Wir arbeiten lieber mit trivialen Maschinen, weil bei ihnen die Beziehung
zwischen Input (Reiz, Ursache) und Output (Reaktion) eindeutig festgelegt
und vorhersagbar ist. In der Landwirtschaft behandeln wir auch die Natur als
triviale Maschine: Wenn ich heute pflüge, habe ich morgen Brot. Das ist leichter,
als einem System eine gewisse Autonomie zuzusprechen, was die Arbeit mit ihm
wesentlich komplizierter machen würde. Wir neigen dazu, unsere Umwelt zu trivialisieren,
weil wir damit schneller Ergebnisse erzielen - auch wenn das langfristig zu
Problemen führt.
"Es kann
nur Ziel einer Schule sein, den Schülern logisches Denken beizubringen, und
die Funktion des logischen Denkens fällt klar in den Bereich der trivialen
Maschine. Menschen, bei denen es keine Regeln gibt, die Input und Output verknüpft,
sind nicht in der Lage, ein funktionierendes soziales System zu bilden."
Katja, 18, Augustfehn
Nichttriviale
Maschinen haben, wie ich bereits angedeutet habe, eine Art Innenleben, das
ihre Reaktion beeinflußt. Der Unterschied zur trivialen Maschine ist, dass
nicht allein der Input, sondern auch die vorausgegangenen Arbeitsgänge, die
"Erfahrungen", den Output bestimmen. Die selbe Frage wird möglicherweise zu
einem späteren Zeitpunkt anders beantwortet. Anders könnte man sagen: Nichttriviale
Maschinen sind lernfähig, und ihre Reaktionen sind nicht ohne weiteres vorhersagbar.

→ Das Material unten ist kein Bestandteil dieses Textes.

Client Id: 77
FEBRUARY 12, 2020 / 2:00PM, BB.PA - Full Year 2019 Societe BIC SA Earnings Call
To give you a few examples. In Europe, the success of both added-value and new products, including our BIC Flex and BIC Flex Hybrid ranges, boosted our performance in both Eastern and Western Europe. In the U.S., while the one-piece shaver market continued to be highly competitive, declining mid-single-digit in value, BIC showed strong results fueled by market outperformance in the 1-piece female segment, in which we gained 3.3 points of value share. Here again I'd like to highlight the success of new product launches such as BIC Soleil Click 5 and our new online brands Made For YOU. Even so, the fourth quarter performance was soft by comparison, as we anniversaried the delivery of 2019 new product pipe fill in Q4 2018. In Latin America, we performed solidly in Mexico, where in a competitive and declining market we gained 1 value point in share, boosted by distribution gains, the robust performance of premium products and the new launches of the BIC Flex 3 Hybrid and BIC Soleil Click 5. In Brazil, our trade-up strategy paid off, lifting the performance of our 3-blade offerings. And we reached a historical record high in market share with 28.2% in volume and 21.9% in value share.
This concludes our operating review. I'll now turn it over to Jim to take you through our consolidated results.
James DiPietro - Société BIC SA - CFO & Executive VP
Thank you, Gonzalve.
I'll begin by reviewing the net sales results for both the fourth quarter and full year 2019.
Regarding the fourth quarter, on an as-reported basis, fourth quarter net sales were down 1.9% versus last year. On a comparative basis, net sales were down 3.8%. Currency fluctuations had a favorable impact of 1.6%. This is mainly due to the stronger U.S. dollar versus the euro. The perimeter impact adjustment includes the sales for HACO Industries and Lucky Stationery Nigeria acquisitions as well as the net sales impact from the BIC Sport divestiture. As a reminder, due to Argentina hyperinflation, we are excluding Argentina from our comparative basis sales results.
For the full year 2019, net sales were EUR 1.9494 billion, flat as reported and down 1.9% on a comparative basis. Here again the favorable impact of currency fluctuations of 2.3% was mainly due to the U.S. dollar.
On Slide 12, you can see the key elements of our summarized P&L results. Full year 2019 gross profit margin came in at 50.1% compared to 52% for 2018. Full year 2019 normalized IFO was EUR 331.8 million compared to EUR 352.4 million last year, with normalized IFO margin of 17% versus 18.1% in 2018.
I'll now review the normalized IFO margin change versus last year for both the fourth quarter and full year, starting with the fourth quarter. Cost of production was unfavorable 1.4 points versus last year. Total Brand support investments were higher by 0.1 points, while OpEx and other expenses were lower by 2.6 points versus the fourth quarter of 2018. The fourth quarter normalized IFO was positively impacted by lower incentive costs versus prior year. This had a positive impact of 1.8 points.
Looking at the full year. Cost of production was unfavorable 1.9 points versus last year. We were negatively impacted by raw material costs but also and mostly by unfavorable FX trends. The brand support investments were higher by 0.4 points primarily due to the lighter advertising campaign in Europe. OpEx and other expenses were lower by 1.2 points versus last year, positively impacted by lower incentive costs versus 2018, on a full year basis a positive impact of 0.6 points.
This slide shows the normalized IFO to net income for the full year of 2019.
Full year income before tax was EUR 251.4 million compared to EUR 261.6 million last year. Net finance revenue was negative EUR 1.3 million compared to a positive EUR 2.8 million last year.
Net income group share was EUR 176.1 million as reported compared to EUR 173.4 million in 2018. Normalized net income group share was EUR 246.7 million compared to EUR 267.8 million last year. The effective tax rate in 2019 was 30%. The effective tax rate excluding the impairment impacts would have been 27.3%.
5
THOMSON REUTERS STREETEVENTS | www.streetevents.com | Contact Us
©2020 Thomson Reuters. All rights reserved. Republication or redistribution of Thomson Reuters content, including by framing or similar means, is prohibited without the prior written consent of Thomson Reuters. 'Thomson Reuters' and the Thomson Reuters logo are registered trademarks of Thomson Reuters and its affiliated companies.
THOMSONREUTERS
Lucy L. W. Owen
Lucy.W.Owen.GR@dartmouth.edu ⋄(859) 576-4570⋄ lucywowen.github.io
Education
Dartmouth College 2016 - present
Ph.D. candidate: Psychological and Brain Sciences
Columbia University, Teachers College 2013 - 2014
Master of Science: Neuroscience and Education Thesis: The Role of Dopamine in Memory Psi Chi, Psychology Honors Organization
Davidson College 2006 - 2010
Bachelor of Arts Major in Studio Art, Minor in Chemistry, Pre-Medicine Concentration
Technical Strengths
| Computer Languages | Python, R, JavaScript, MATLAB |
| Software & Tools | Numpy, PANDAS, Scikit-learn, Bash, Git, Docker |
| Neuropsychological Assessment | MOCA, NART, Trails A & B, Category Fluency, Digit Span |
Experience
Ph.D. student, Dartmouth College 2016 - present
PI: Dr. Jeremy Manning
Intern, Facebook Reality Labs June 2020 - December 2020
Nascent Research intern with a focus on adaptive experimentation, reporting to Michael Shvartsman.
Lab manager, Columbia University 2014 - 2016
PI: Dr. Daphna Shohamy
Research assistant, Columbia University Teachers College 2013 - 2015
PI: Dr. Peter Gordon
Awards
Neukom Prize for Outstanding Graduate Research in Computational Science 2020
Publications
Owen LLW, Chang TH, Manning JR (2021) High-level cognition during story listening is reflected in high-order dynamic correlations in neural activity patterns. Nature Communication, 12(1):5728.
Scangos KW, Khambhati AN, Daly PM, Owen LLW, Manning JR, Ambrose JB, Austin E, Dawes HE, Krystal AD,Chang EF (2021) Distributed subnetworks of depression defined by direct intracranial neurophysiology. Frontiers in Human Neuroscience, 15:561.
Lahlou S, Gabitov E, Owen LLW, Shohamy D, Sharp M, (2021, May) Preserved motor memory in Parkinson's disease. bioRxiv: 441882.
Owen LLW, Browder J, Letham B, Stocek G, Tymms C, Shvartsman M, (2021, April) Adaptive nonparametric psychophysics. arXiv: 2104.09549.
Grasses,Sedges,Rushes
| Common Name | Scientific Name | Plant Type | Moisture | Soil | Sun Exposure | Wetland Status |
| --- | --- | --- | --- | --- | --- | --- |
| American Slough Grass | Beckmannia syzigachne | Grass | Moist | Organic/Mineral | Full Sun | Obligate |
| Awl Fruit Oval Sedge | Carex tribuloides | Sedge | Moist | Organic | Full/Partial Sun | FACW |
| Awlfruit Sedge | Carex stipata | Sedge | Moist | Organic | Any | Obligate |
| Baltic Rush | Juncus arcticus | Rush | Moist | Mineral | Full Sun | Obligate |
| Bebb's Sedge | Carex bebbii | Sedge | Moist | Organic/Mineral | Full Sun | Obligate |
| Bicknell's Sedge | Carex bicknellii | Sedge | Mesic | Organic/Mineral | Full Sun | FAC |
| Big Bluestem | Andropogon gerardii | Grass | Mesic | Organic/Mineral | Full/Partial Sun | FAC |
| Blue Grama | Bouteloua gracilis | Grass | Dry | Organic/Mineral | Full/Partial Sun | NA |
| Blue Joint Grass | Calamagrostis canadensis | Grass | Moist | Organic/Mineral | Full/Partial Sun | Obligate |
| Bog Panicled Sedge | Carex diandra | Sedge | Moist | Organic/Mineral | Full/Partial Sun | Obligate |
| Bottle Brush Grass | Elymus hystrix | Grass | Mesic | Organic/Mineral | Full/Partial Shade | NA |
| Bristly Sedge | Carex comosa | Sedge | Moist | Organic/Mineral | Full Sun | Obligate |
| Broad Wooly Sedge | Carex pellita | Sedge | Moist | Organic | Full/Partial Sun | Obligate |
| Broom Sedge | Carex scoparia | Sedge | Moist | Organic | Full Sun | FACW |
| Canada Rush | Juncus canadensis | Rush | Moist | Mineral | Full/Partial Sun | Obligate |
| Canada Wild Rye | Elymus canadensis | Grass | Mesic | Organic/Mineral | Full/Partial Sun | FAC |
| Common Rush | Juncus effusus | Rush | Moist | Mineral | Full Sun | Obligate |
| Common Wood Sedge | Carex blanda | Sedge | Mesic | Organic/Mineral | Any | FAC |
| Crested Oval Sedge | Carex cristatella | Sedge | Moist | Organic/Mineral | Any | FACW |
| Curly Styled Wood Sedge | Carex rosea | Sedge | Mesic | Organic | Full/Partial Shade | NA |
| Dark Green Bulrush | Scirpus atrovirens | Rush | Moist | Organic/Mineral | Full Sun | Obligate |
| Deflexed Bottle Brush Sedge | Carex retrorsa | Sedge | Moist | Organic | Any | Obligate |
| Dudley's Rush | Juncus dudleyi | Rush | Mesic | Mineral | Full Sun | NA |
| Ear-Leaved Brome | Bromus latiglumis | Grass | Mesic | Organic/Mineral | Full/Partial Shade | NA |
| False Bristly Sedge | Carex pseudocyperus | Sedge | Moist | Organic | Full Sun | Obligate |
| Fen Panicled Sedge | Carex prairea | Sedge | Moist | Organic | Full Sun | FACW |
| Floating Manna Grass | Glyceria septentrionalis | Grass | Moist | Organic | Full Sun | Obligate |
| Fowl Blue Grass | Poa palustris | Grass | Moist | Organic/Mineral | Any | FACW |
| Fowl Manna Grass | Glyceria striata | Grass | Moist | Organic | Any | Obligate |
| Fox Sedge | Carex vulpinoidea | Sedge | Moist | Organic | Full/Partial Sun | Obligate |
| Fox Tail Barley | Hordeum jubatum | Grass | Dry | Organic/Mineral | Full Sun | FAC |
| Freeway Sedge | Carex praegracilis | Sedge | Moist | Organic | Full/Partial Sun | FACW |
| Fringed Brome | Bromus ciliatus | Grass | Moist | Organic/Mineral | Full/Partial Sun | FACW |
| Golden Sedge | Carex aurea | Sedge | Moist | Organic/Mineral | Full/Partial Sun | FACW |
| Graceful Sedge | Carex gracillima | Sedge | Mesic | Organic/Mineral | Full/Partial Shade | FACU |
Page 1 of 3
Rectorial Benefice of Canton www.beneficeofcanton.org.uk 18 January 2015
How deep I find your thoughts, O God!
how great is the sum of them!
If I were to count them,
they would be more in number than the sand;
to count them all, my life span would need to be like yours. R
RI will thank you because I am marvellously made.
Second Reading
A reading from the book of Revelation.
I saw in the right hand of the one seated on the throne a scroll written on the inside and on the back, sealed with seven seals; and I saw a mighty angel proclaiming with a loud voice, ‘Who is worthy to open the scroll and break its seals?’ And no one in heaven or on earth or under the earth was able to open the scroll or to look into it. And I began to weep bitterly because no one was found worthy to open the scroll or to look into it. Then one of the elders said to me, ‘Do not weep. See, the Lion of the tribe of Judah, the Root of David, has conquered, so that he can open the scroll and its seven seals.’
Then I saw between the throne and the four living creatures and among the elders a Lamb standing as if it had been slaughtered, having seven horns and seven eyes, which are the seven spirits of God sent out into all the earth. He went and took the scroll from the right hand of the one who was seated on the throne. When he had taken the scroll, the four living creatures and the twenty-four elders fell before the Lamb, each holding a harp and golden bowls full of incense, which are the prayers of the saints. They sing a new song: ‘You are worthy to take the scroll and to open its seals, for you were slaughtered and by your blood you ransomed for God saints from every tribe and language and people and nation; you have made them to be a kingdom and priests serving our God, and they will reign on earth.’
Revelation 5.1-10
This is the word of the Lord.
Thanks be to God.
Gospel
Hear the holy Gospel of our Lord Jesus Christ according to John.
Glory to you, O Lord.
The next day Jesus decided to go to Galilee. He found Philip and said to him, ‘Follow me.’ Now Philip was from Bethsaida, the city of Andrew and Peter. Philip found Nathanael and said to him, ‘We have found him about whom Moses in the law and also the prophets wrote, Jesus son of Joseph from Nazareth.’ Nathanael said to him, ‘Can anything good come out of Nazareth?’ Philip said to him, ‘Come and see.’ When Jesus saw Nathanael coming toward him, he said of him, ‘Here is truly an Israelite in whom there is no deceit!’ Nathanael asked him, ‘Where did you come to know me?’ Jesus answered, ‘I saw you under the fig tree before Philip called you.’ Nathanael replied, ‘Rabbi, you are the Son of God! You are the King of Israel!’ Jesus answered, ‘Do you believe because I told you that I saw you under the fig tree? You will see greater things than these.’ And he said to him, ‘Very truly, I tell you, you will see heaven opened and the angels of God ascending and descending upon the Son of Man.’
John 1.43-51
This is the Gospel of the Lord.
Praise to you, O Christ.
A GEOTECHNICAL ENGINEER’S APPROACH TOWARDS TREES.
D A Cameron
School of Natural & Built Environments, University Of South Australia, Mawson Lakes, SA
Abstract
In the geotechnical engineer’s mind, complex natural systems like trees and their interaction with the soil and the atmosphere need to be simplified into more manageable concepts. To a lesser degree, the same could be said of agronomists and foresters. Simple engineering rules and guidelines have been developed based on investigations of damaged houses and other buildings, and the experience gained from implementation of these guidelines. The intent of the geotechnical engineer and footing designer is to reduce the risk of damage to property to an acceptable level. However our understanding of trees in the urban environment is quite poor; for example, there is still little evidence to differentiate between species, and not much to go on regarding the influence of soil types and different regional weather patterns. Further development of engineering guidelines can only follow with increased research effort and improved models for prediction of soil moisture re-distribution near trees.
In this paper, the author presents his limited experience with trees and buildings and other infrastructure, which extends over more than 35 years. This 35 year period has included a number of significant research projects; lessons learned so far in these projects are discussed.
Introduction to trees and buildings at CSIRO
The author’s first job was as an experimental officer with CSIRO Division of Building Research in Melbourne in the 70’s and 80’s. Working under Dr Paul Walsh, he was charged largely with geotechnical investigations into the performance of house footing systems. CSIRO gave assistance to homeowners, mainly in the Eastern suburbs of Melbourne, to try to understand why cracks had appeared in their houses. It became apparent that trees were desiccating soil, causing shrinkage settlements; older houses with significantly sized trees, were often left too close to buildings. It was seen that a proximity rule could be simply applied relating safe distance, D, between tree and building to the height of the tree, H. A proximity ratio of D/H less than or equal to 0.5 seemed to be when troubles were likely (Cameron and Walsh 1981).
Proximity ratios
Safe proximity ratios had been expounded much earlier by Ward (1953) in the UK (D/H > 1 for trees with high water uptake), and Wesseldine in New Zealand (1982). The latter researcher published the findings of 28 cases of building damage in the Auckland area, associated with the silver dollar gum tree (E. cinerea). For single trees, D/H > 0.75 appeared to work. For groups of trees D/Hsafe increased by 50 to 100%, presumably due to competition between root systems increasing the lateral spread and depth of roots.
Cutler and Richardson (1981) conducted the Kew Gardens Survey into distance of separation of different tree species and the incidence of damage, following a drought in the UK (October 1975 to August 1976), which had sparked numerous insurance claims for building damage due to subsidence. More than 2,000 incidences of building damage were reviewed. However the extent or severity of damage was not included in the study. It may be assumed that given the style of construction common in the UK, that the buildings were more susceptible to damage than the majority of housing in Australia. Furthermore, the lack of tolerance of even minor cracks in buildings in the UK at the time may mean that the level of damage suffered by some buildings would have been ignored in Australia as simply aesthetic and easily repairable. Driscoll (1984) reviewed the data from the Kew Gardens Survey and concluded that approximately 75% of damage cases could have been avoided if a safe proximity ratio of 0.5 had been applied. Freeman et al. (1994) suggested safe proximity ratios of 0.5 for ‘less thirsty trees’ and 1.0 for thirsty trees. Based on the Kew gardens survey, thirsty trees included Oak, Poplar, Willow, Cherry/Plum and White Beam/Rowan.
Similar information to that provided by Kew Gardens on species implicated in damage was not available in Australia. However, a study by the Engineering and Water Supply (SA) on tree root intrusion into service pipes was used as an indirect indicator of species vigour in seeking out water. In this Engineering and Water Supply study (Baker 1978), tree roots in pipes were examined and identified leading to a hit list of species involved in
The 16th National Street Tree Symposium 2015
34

Der Mensch, das wird jeder spontan zugeben, ist lernfähig und sein Verhalten
nicht ohne weiteres vorhersagbar wie eine triviale Maschine. Und doch wird
der Schüler durch unser Bildungssystem so behandelt!
Bei Prüfungen werden ja in erster Linie auswendiggelernte Antworten abgefragt.
Offene Fragestellungen sind die Ausnahme, weil ihre Bewertung natürlich viel
schwieriger ist. Erfolgreich schneidet der ab, der einfach den vereinbarten
Output abliefert. Man könnte auch sagen, Tests sind Instrumente, um das Maß
der Trivialisierung festzulegen. Ein gutes Ergebnis in der Abfragearbeit bedeutet,
dass der Schüler nun völlig berechenbar ist, nichts in Frage stellt und in
die Gesellschaft entlassen werden kann, ohne Überraschungen oder Schwierigkeiten
zu bereiten. Aber ist er auch fähig selbstständig zu denken?
"Meiner
Meinung nach ist das so, jedenfalls vom marxistischen Standpunkt aus gesehen,
(den aber nicht jeder teilen wird) dass wir in einer kapitalistischen Gesellschaft
leben, in dem die aktuelle Demokratie und der Rechtsstaat nur scheinbar sind,
weil diese ja bekanntlich alles der Marktwirtschaft unterliegt. Daraus folgt,
dass in solchen grundsätzlichen Vorgängen wie die Wirtschaft eines Landes
nicht das Volk bestimmt, sondern der Markt. Daher ist es für den kapitalistischen
Staat, der ja den Interessen der Marktwirtschaft unterliegt, wichtig Menschen
zu erziehen, die nach dem Prinzip Input-Output funktionieren, nicht von alleine
denken können und dieses System nicht in Frage stellen."
Oriol, 18, Barcelona
Die Folgen
Dass so wenige Jugendliche an Politik interessiert sind oder sich in Projekten
engagieren, kann man dem allgemeinen Sittenverfall, der schwindenden Glaubwürdigkeit
eines Kanzlers, der bei "Wetten dass...?" auftritt, oder RTL 2 zuschreiben.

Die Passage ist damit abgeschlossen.